Records from a data collection

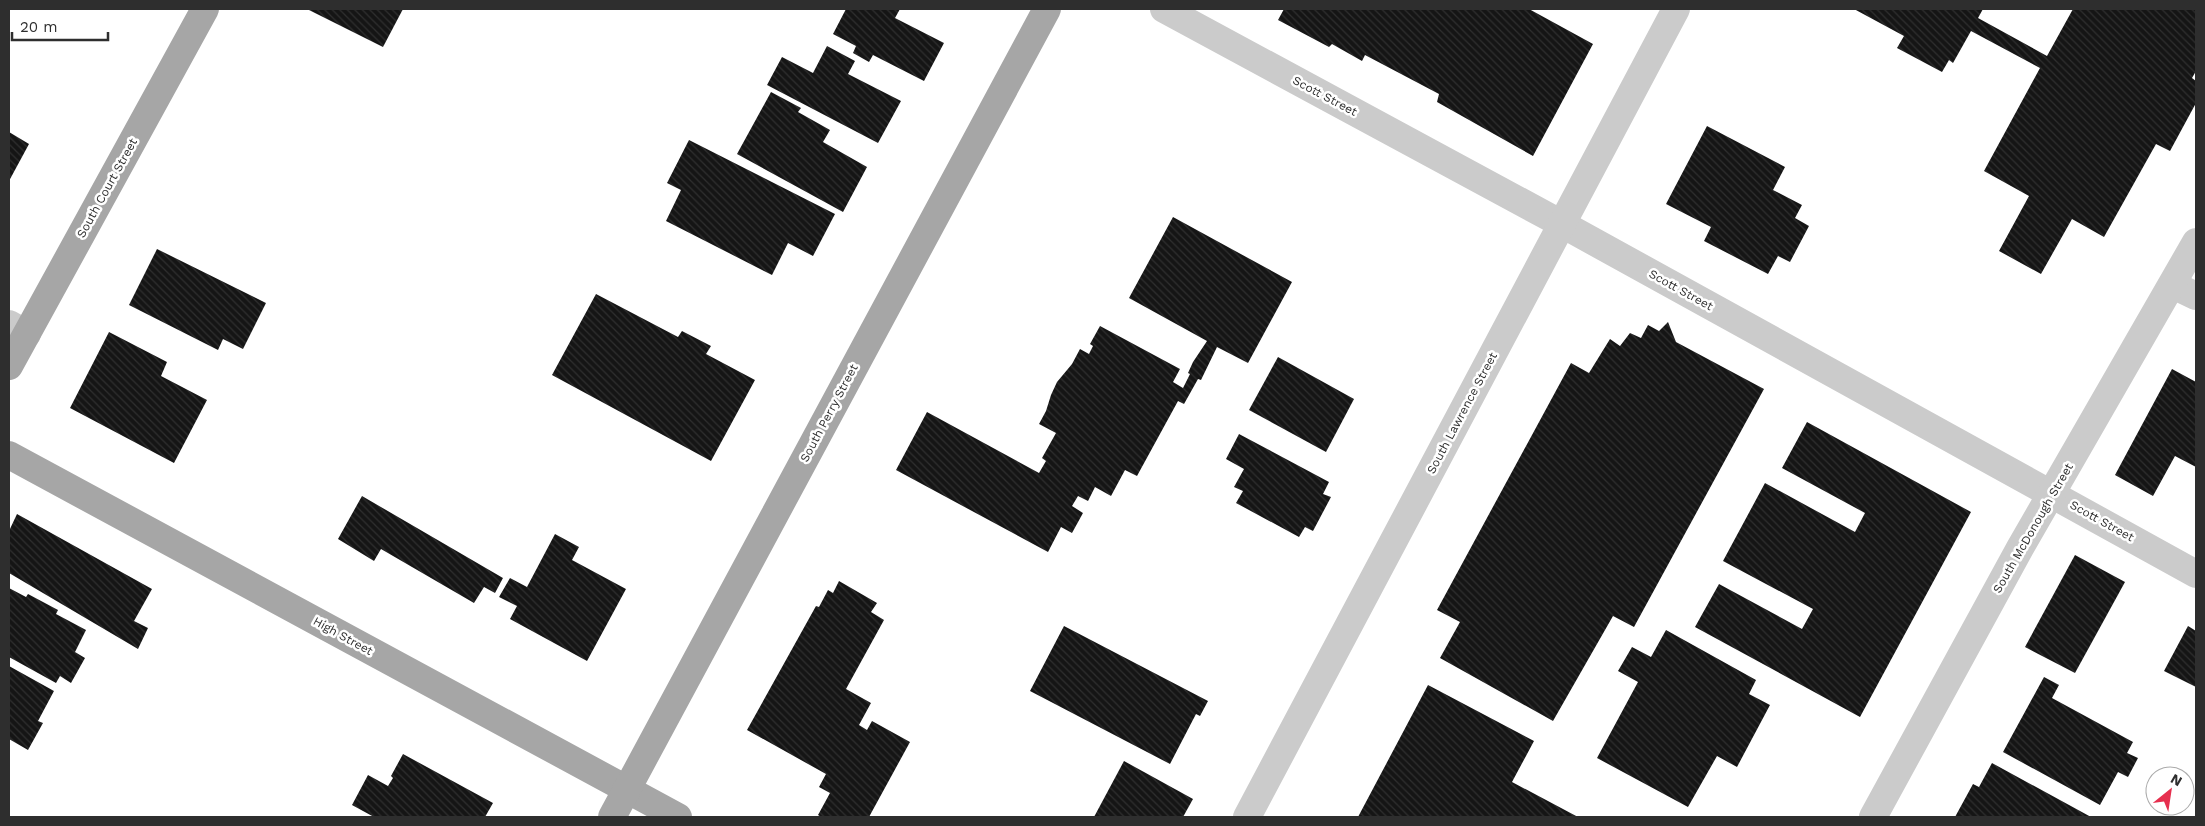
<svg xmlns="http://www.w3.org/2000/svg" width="2205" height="826" viewBox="0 0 2205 826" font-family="'Work Sans',sans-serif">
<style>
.building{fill:url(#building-back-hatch)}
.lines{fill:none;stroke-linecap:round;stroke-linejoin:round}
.minor{stroke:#cbcbcb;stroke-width:28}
.major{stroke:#a6a6a6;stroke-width:28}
.labels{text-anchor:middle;stroke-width:5;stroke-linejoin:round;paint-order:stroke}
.street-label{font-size:12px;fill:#2e2e2e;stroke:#fff}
</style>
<defs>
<pattern id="building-back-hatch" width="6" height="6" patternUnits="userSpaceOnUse" patternTransform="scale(1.25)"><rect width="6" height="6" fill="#151515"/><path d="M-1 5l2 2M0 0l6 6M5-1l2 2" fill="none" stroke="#2f2f2f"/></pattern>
</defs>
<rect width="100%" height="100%" fill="#fff"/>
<g class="building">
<path d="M307 9H403L383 47Z"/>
<path d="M846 9H900L895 18 944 43 924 81 873 55 869 62 853 53 856 46 833 34Z"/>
<path d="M1284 9H1529L1593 44 1533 156 1437 102 1439 94 1365 55 1362 61 1332 44 1329 47 1278 20Z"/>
<path d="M1854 9H1983L1978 18 2047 56 2073 9H2196V71L2192 78 2196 81V103L2170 151 2156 144 2104 237 2072 219 2041 274 1999 251 2029 196 1984 171 2040 68 1971 31 1953 63 1949 60 1942 72 1897 48 1904 36Z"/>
<path d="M827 46 855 61 848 74 901 101 878 143 767 85 782 57 813 73Z"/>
<path d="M771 92 801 108 798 112 830 130 823 142 867 167 843 212 737 154Z"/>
<path d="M1707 126 1785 167 1773 190 1802 205 1795 218 1809 226 1790 262 1778 256 1768 274 1704 241 1711 227 1666 204Z"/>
<path d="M9 132 29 144 9 181Z"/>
<path d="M689 140 835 214 813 256 788 243 772 275 666 221 681 190 667 183Z"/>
<path d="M1173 217 1292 282 1248 363 1217 347 1201 380 1198 379 1184 404 1178 401 1137 476 1125 470 1111 496 1095 487 1088 501 1078 496 1072 506 1083 513 1072 533 1061 527 1048 552 896 470 927 412 1039 473 1046 461 1042 458 1056 433 1039 424 1046 411 1051 395 1057 382 1072 364 1080 349 1089 354 1093 346 1090 344 1100 326 1180 369 1173 382 1183 388 1190 374 1188 373 1193 362 1207 341 1129 298Z"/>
<path d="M157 249 266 303 243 349 223 339 218 350 129 305Z"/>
<path d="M596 294 678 337 682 331 711 346 706 354 755 380 711 461 552 375Z"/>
<path d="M1668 322 1676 342 1764 389 1634 627 1613 616 1553 721 1440 658 1460 622 1437 610 1571 363 1589 373 1610 339 1620 346 1630 333 1641 338 1648 325 1659 331Z"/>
<path d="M109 332 167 362 161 376 207 400 174 463 70 408Z"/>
<path d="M1278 357 1354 399 1326 452 1249 410Z"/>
<path d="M2172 369 2196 382V467L2175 456 2153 496 2115 475Z"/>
<path d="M1807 422 1971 512 1860 717 1695 627 1719 584 1802 629 1813 609 1723 561 1765 483 1855 532 1865 513 1782 468Z"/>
<path d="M1239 434 1329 482 1323 494 1331 497 1313 531 1305 527 1299 537 1236 503 1243 491 1234 487 1244 469 1226 459Z"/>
<path d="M362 496 503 578 495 593 484 587 474 603 381 549 374 561 338 539Z"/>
<path d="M17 514 152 589 134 621 148 628 138 649 9 573V531Z"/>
<path d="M555 534 579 547 572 560 626 589 587 661 510 619 517 606 499 597 510 578 527 587Z"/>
<path d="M2075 555 2125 582 2075 673 2025 647Z"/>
<path d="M839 581 877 603 871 612 884 620 846 689 871 703 859 725 867 730 872 721 910 742 869 817H821L818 815 830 793 819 787 826 774 747 730 816 606 819 607 828 590 833 593Z"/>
<path d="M9 588 26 597 28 594 58 610 56 614 86 630 75 652 85 658 71 683 60 676 56 683 9 657Z"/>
<path d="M1064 626 1208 701 1200 716 1196 714 1170 764 1030 691Z"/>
<path d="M2188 626 2196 631V687L2164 671Z"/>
<path d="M1666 630 1756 680 1749 694 1770 705 1737 767 1717 756 1688 807 1597 758 1638 682 1618 671 1632 647 1651 657Z"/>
<path d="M9 666 54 691 38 721 43 723 28 750 9 739Z"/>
<path d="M2044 677 2059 685 2052 698 2133 742 2127 753 2138 758 2128 777 2118 772 2100 805 2003 752Z"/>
<path d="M1428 685 1534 741 1512 782 1578 817H1358Z"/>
<path d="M403 754 493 803 485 817H374L352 805 368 775 388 786 393 778 391 776Z"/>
<path d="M1124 761 1193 799 1183 817H1094Z"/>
<path d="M1992 763 2091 817H1955L1973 784 1979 787Z"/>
</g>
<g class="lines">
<g class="minor">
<path d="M1164 9 1562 224 2196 574"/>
<path d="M2173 285 2196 296"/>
<path d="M9 324 27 334"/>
<path d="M1247 817 1676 9"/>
<path d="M1873 817 2020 548 2196 242"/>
</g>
<g class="major">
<path d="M9 366 205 9"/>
<path d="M9 455 678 817"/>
<path d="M612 817 1047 9"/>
</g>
</g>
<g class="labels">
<g class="street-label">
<text transform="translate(1325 96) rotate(28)" y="4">Scott Street</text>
<text transform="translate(107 188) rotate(-61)" y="4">South Court Street</text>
<text transform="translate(1681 290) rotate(29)" y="4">Scott Street</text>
<text transform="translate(829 413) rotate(-62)" y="4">South Perry Street</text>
<text transform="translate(1462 413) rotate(-62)" y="4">South Lawrence Street</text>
<text transform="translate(2102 521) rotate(29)" y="4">Scott Street</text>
<text transform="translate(2033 528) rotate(-60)" y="4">South McDonough Street</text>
<text transform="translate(343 636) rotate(29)" y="4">High Street</text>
</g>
</g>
<rect width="2205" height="826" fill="none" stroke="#2e2e2e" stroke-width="20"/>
<g transform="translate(2170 791) rotate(30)"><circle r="24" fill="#ffffff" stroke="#ababab"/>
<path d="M0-4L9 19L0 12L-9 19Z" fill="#e62f4e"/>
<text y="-8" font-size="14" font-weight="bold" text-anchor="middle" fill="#2e2e2e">N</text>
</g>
<path d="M12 32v8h96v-8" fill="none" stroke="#2e2e2e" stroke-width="2.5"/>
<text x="20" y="32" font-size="15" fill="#2e2e2e" stroke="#ffffff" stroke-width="4" paint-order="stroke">20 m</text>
</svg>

- _TASK DETAILS_: If a line of the entries holds the word "lines", copy it out.

- _SOLUTION TO THIS TASK_:
.lines{fill:none;stroke-linecap:round;stroke-linejoin:round}
<g class="lines">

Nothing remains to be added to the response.